Огненный кров | страница 37



Родная мать подслушала разговор и сказала: «Валяйте! Все мое поколение прошло через тюрьму. Я что, лучше других?»

— Какая тюрьма? — кричала Татьяна.

— Я буду к тебе ездить каждый день, — бормотала мать.

Но ездила, через день, Татьяна. И бабушка ей говорила:

— Ну, что печалиться, детка, если сделать из людей сволочей — главная задача коммунизма? И никто тут не лучше. Никто! Поверь и успокойся — ни-кто.

Потом родилась Варька — поменялись жильем с родителями. Теперь живут, слушая ночами Варькину музыку. И уже без вариантов. Денег на жилье для дочери у них нет. Перспектива тут одна: если они умрут. Или бабушка с дедушкой. Это не мысль, не план, не надежда. Это так — ясный след коммунизма, закаменевший в условиях капитализма. Так вот кольнет боль и стыд — и живи дальше. Или не живи. Никто никого на этом свете не держит. После тебя останутся как минимум квадраты.

— Возьми с собой папу, — сказала Татьяна совсем другим голосом и уже застыдилась своей непоследовательности. «Как дерьмо в проруби», — сказала она себе.

— Нет, — ответила мать. — Я поеду с Андре.

— Это кто? — спросила Таня рассеянно.

— Мой друг. Он ведь меня спас, когда это все случилось. Если бы не он…

Татьяне хотелось крикнуть матери, что никто ее не взрывал, а значит, и не спасал. Но она смолчала. Ее вдруг охватило предчувствие, что все это не так просто — звонок Юлии, сгоревшая когда-то родственница, бабушка в лечебнице и Андре, который уныло сидел сегодня здесь на стуле, а когда ушел, то ей захотелось выбросить стул вослед.

— С тобой поеду я.

Бабушка довольно проворно вышла им навстречу.

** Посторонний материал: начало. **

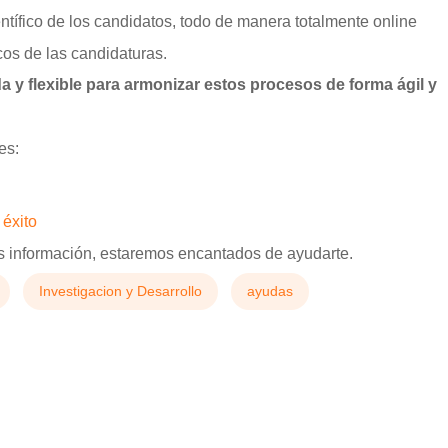
tífico de los candidatos, todo de manera totalmente online
cos de las candidaturas.
a y flexible para armonizar estos procesos de forma ágil y
es:
 éxito
 información, estaremos encantados de ayudarte.
Investigacion y Desarrollo
ayudas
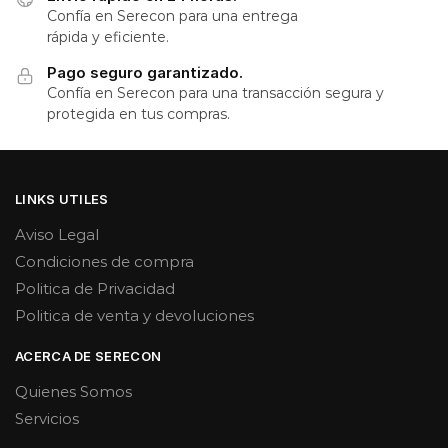
Confía en Serecon para una entrega
rápida y eficiente.
Pago seguro garantizado.
Confía en Serecon para una transacción segura y
protegida en tus compras.
LINKS UTILES
Aviso Legal
Condiciones de compra
Politica de Privacidad
Politica de venta y devoluciones
ACERCA DE SERECON
Quienes Somos
Servicios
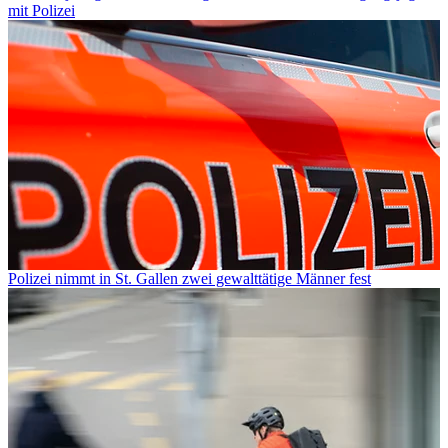
mit Polizei
Polizei nimmt in St. Gallen zwei gewalttätige Männer fest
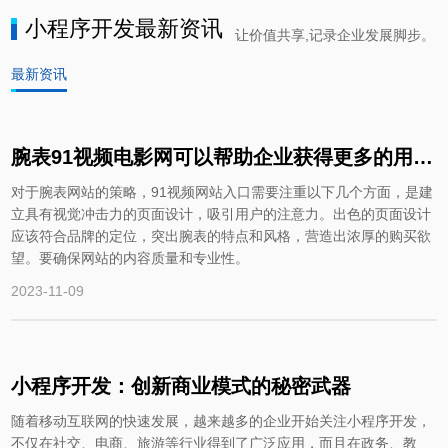
小程序开发最新资讯
让价值共享,记录企业发展脚步。
最新资讯
腕表91视频电影网可以帮助企业获得更多的用户关注和市场份额
对于腕表网站的策略，91视频网站入口需要注重以下几个方面，是建
立具有视觉冲击力的页面设计，吸引用户的注意力。出色的页面设计
应该符合品牌的定位，突出腕表的特点和风格，营造出浓厚的购买欲
望。要确保网站的内容质量和专业性。
2023-11-09
小程序开发：创新商业模式的秘密武器
随着移动互联网的快速发展，越来越多的企业开始关注小程序开发，
不仅在社交、电商、旅游等行业得到了广泛应用，而且在政务、教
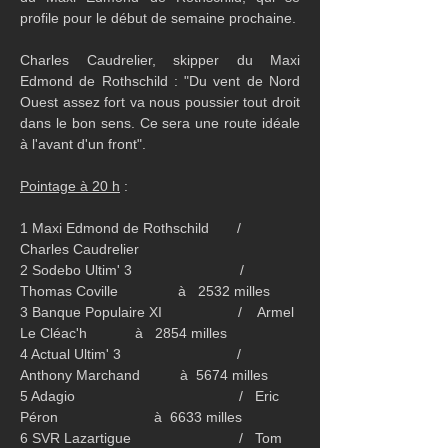
profile pour le début de semaine prochaine.
Charles Caudrelier, skipper du Maxi 
Edmond de Rothschild : "Du vent de Nord 
Ouest assez fort va nous poussier tout droit 
dans le bon sens. Ce sera une route idéale 
à l'avant d'un front". 
Pointage à 20 h
 :
1 Maxi Edmond de Rothschild       /   
Charles Caudrelier  
2 Sodebo Ultim' 3                           /   
Thomas Coville               à   2532 milles
3 Banque Populaire XI                   /    Armel 
Le Cléac'h            à   2854 milles
4 Actual Ultim' 3                             /    
Anthony Marchand          à  5674 milles
5 Adagio                                         /   Eric 
Péron                        à  6633 milles
6 SVR Lazartigue                           /   Tom 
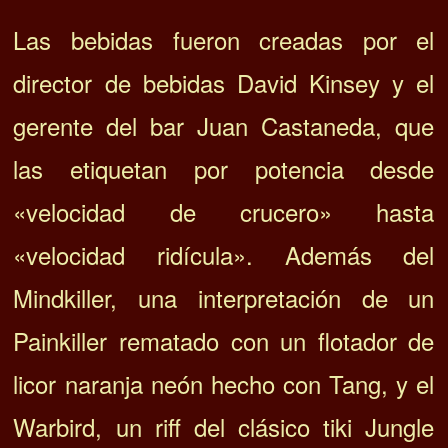
Las bebidas fueron creadas por el
director de bebidas David Kinsey y el
gerente del bar Juan Castaneda, que
las etiquetan por potencia desde
«velocidad de crucero» hasta
«velocidad ridícula». Además del
Mindkiller, una interpretación de un
Painkiller rematado con un flotador de
licor naranja neón hecho con Tang, y el
Warbird, un riff del clásico tiki Jungle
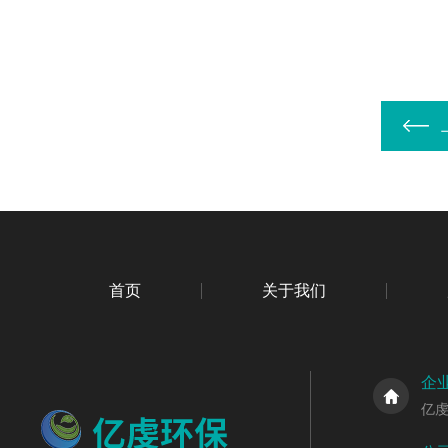
首页
关于我们
企
亿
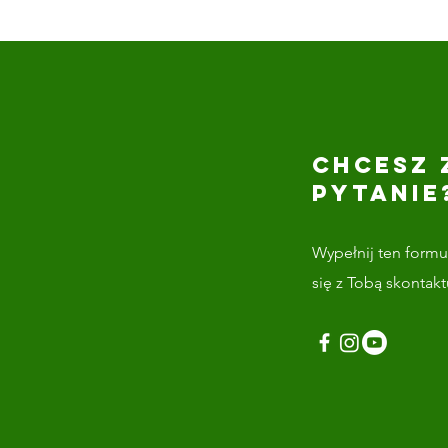
CHCESZ 
PYTANIE
Wypełnij ten formul
się z Tobą skontak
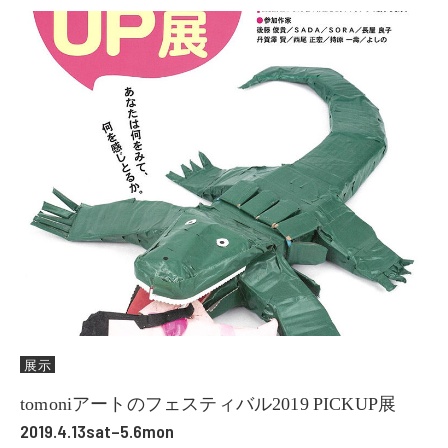
展示
tomoniアートのフェスティバル2019 PICKUP展
2019.4.13sat–5.6mon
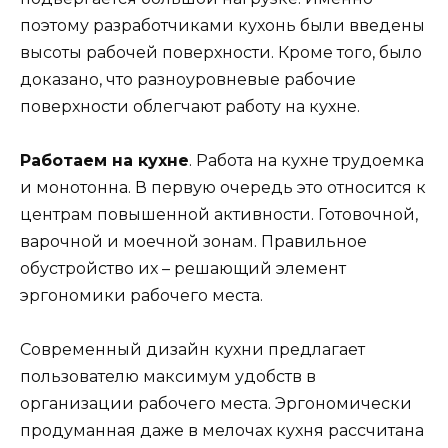
поэтому разработчиками кухонь были введены
высоты рабочей поверхности. Кроме того, было
доказано, что разноуровневые рабочие
поверхности облегчают работу на кухне.
Работаем на кухне
. Работа на кухне трудоемка
и монотонна. В первую очередь это относится к
центрам повышенной активности. Готовочной,
варочной и моечной зонам. Правильное
обустройство их – решающий элемент
эргономики рабочего места.
Современный дизайн кухни предлагает
пользователю максимум удобств в
организации рабочего места. Эргономически
продуманная даже в мелочах кухня рассчитана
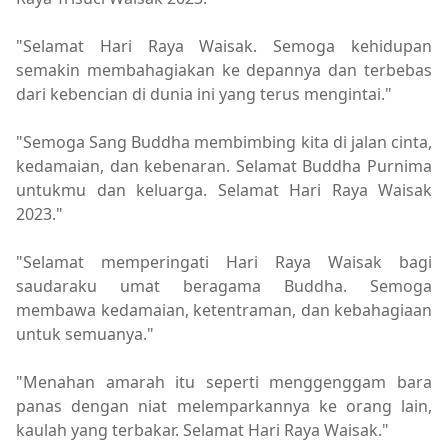
"Selamat Hari Raya Waisak. Semoga kehidupan
semakin membahagiakan ke depannya dan terbebas
dari kebencian di dunia ini yang terus mengintai."
"Semoga Sang Buddha membimbing kita di jalan cinta,
kedamaian, dan kebenaran. Selamat Buddha Purnima
untukmu dan keluarga. Selamat Hari Raya Waisak
2023."
"Selamat memperingati Hari Raya Waisak bagi
saudaraku umat beragama Buddha. Semoga
membawa kedamaian, ketentraman, dan kebahagiaan
untuk semuanya."
"Menahan amarah itu seperti menggenggam bara
panas dengan niat melemparkannya ke orang lain,
kaulah yang terbakar. Selamat Hari Raya Waisak."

— Боже, Танечка! Тебе так к лицу этот лиловый шарф. За этот цвет мне досталось по морде. 22 июня сорок первого года я надела лиловое в черный горох платье, которое сшила ко дню своего рождения. Мне исполнилось двадцать семь, а твоей матери год. Я тогда была одна дома и не слушала радио, я смотрела на себя в зеркало. После твоего кормления, — она посмотрела на Веру Николаевну, — это должен был быть мой первый выход в свет. Платье изорвали в клочья мужнины родственники. Они слушали радио о начале войны, и я им, естественно, показалась радостно неприличной.

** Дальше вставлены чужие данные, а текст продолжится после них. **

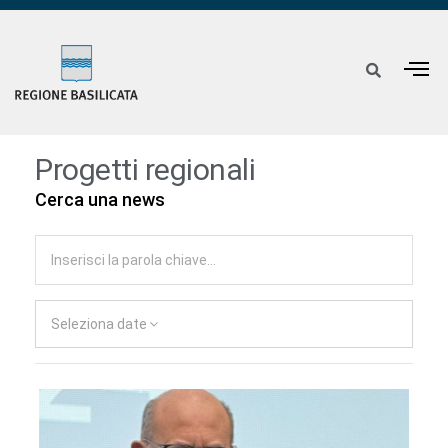
Progetti regionali
Cerca una news
Seleziona date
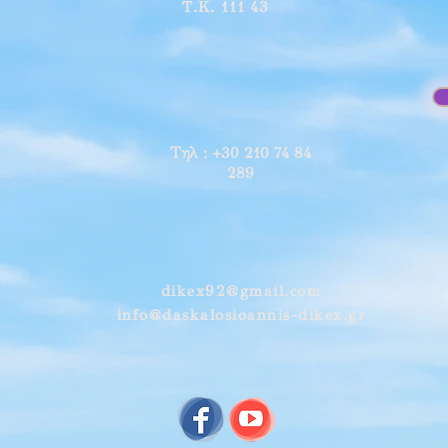
Τ.Κ. 111 43
Τηλ
: +30 210 74 84
289
dikex92@gmail.com
info@daskalosioannis-dikex.gr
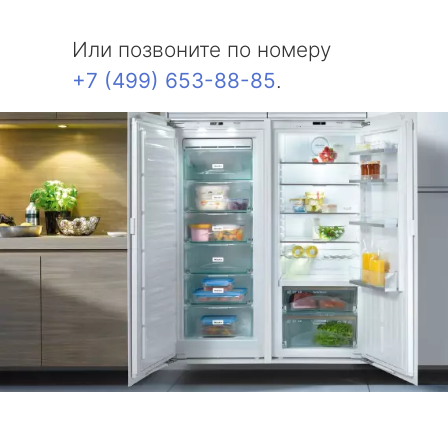
Или позвоните по номеру
+7 (499) 653-88-85
.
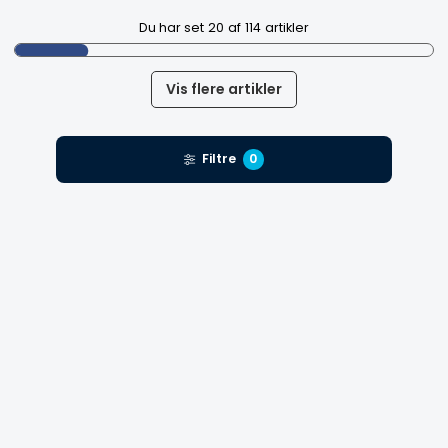
Du har set
20
af
114
artikler
Vis flere artikler
Filtre
0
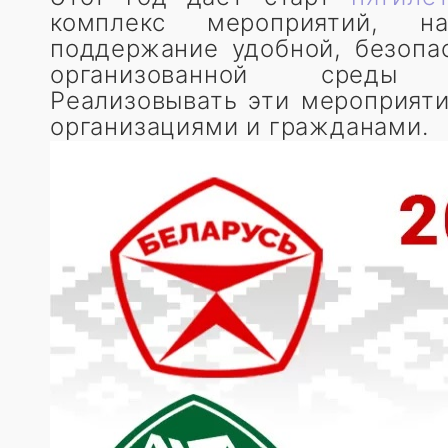
комплекс мероприятий, н
поддержание удобной, безопа
организованной среды 
Реализовывать эти мероприяти
организациями и гражданами.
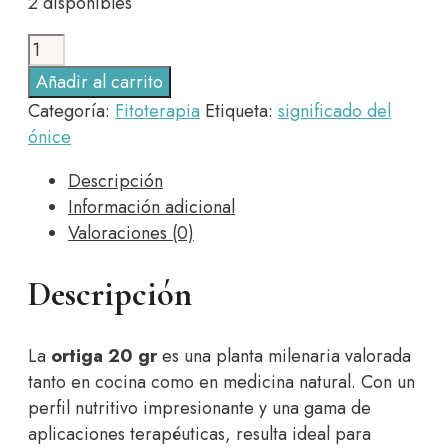
2 disponibles
Ortiga
20
Añadir al carrito
gr
Categoría:
Fitoterapia
Etiqueta:
significado del
cantidad
ónice
Descripción
Información adicional
Valoraciones (0)
Descripción
La
ortiga 20 gr
es una planta milenaria valorada
tanto en cocina como en medicina natural. Con un
perfil nutritivo impresionante y una gama de
aplicaciones terapéuticas, resulta ideal para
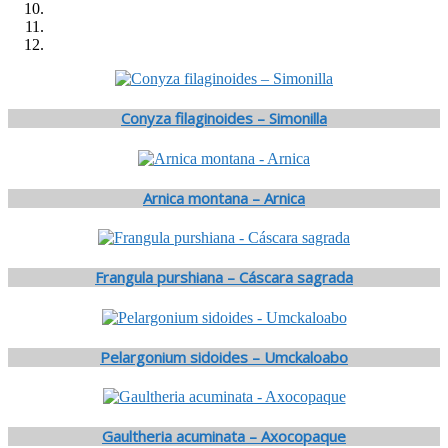
Conyza filaginoides – Simonilla
Arnica montana – Arnica
Frangula purshiana – Cáscara sagrada
Pelargonium sidoides – Umckaloabo
Gaultheria acuminata – Axocopaque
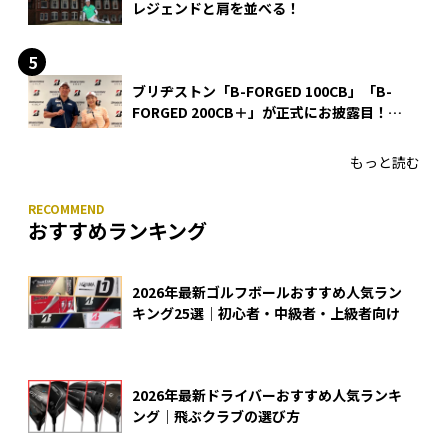
レジェンドと肩を並べる！
ブリヂストン「B-FORGED 100CB」「B-
FORGED 200CB＋」が正式にお披露目！
あのアイアンの正体がついに明らかに！
もっと読む
おすすめランキング
2026年最新ゴルフボールおすすめ人気ラン
キング25選｜初心者・中級者・上級者向け
2026年最新ドライバーおすすめ人気ランキ
ング｜飛ぶクラブの選び方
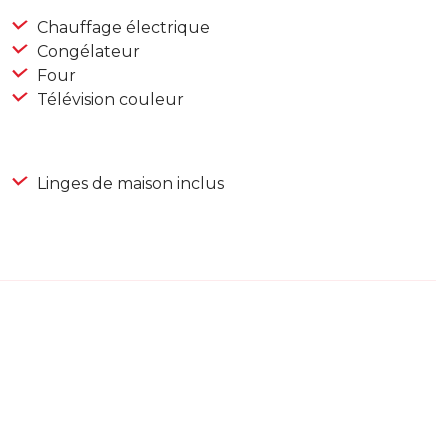
Chauffage électrique
Congélateur
Four
Télévision couleur
Linges de maison inclus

— Можно понять, — сказала Вера Николаевна.

— Что? Так и рвали на вас платье? — спросила Татьяна.

— Кто-то взял за фонарик рукава, кто-то за бант, третий за пояс. Шифон был дрек, фальшивка, не выдержал патриотизма. Советская власть ведь не прощала никому несоответствия утвержденным понятиям. И еще она ненавидела индивидуальную радость. Радостно должно быть или всем, или никому. Я это вызубрила назубок значительно раньше. Но в тот день, дура, забыла. Так жалко было платье… С чем пожаловали, девушки?